Whew! That was a mouthfeel! I mean mouthful…
Of course there are many, many other types of wine. But everyone has to start somewhere, and with some orientation from the info above, you’ll be able to explore the lay of the land more intimately as you start testing each out!
The Best Wine for Beginners
Every wine drinker needs a launching pad, and we think the vineyard is the best place to start. So the question then is what are we picking up once we’ve found the winemaker we trust?
Often, a “wine for beginners” can be synonymous with a wine that’s basic in quality and complexity. The idea is to ease you into the good stuff which will save you splurging on a fancy bottle before you are ready to appreciate each taste, tone, and texture the bottle has to offer.
As you get started (and for many of us, as we continue), price is determinative. When the story behind the wine is so interesting and world saving, and the process behind each bottle involves attention to every single detail, price and quality aren’t necessarily at odds.
This is another reason we love Brooks. Accessibility to high quality wines is their forte.
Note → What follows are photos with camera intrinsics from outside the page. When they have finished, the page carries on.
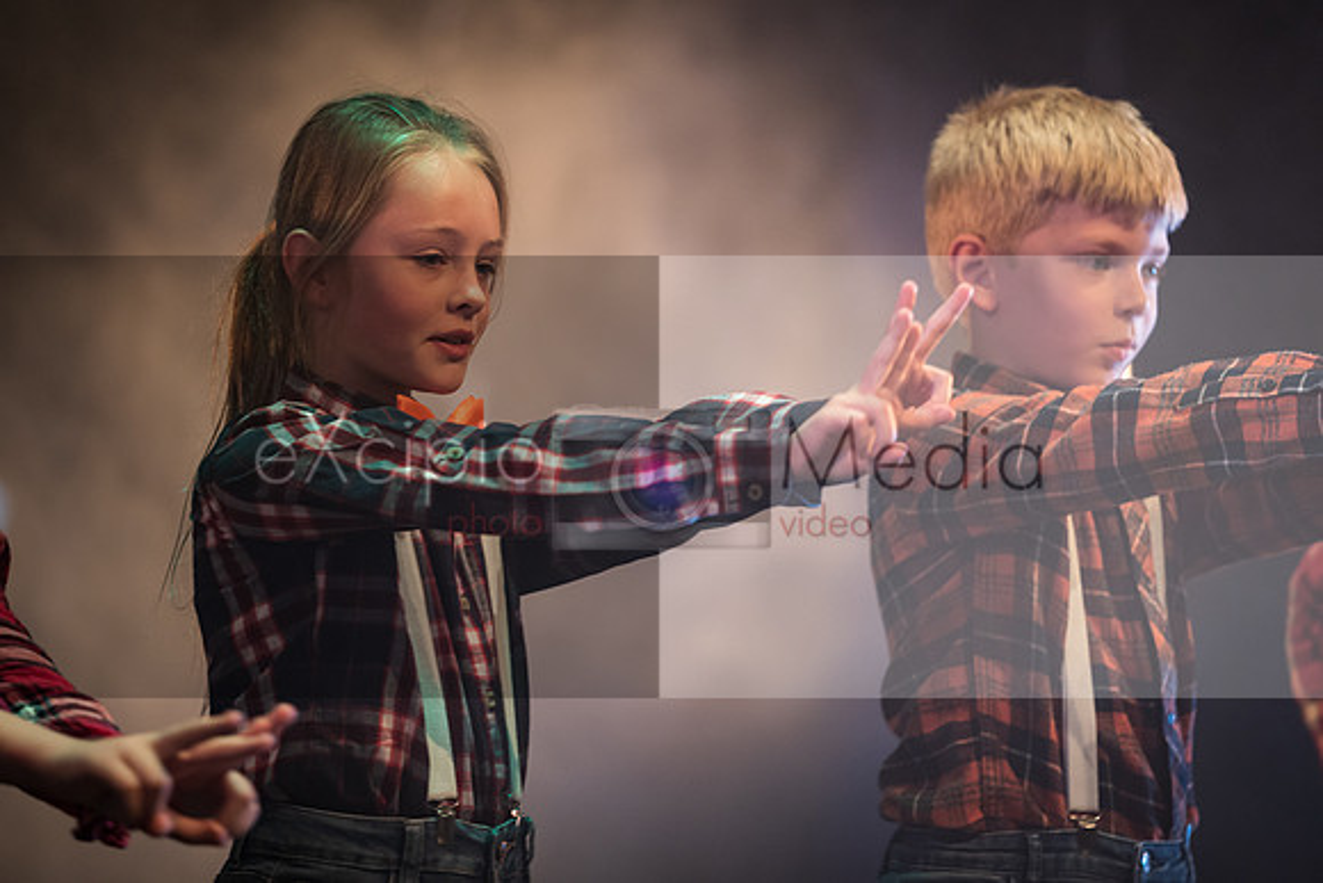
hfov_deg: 9.6
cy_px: 412
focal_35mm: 213
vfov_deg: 6.4
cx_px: 706
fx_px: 7841
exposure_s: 1/125
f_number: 2.8
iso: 1250
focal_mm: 200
If you want some guaranteed bang for your buck, consider less common wine varieties. We also highly recommend a wine club if you have the option. Wine club members get discounts on vineyard inventory and they often get access to more obscure, limited edition, or specially procured wines. You find a vineyard you like and trust, and they will take care of you. This makes for a spot-on gift for a wine lover.
Recommended to Get a Sense of Terroir
Sometimes you just have to taste it to understand it. Brooks has a few Terroir Trios that include three bottles of the same variety but from grapes grown in soils with different compositions. If you prefer reds, they have a pinot noir option, and if you prefer white, their riesling is ready for you!
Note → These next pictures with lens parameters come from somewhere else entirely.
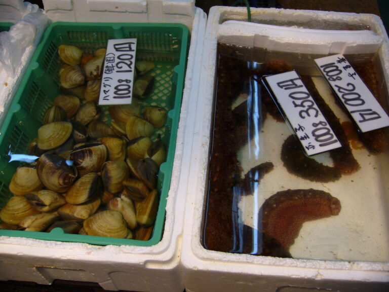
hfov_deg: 52.6
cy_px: 146
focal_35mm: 35
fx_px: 393
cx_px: 194
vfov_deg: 40.7
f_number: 2.8
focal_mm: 5.8
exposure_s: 1/40
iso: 100
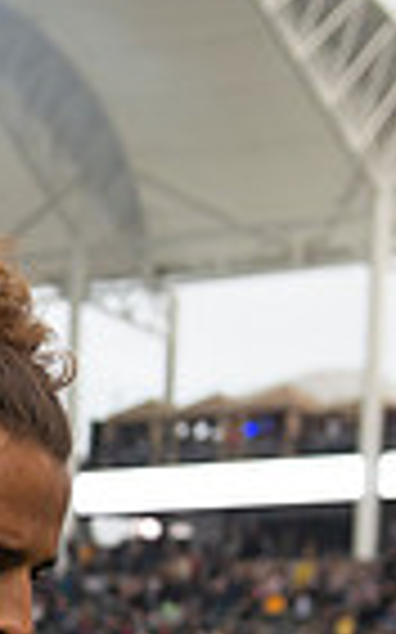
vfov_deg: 12.1
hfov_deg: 7.4
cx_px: -459
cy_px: 807
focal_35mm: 168
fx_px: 2904
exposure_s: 1/640
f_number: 3.5
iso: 500
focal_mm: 40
If you want to start off with a mix or one bottle at a time…
Recommended Red Wine for Beginners
Brooks 2019 Runaway Pinot Noir— $28
This easy-drinking pinot was a crowd pleaser for our holiday gifting. From seasoned wine connoisseurs to strictly special occasion sippers, everyone loved the Runaway Red!
Also, as you may have noticed, it’s got a pretty cool bottle that everyone commented on. Luckily this puppy is ready to go at room temperature, so it gets max display opportunity.
As all Brooks wines, this bottle came with tasting notes that were sent along with the bottle to really make popping the cork an experience.
Recommended White Wine for Beginners
You know how we keep going on and on about how healthy vines make great wine? Well the vines of these Brooks grapes were planted between 1974-1976. Amazing!
You can taste the perfection that’s accumulated with each harvest. This Sweet P Riesling is refreshing, crisp, and hits the perfect level of sweetness (a nice little sun-sitting companion without any sugar remorse).
If you prefer the drier taste, for the same price point, you can try the medium-dry 2017 Orchard Fold Riesling—still get the thirst quenching relief but accommodating us low-sugar intakers.
Cheers to Starting Your Very Own Wine Journey! 🍷
For the Grow Ensemble team, wine is a delightful opportunity to sit with our friends and solve all the world’s problems, wine glasses in hand.
Knowing what you now know about terroir, it’s easy to see why starting your wine discussions with questions about the land and growing practices of the vineyard is quite the sophisticated inquiry. (People are sure to see you as an expert!) And yet knowing how and where the wine is produced is also one of the most accessible entry points to better understand the complexities of wine.
If we want full cups today and tomorrow, and 50 years from now, we have to make sure the source of each glass is a winemaker who wants the same things and has the better-for-the-world process to prove it. Fortunately for all of us, caring for the land means for better-for-the-bottle as well!
“Wine for beginners” looks different depending on where the beginner is starting from, and when we start with the planet, it’s a choose your own adventure opportunity from there. From Burgundy to new world wines, from grenache to sauvignon blanc—The world is your vineyard.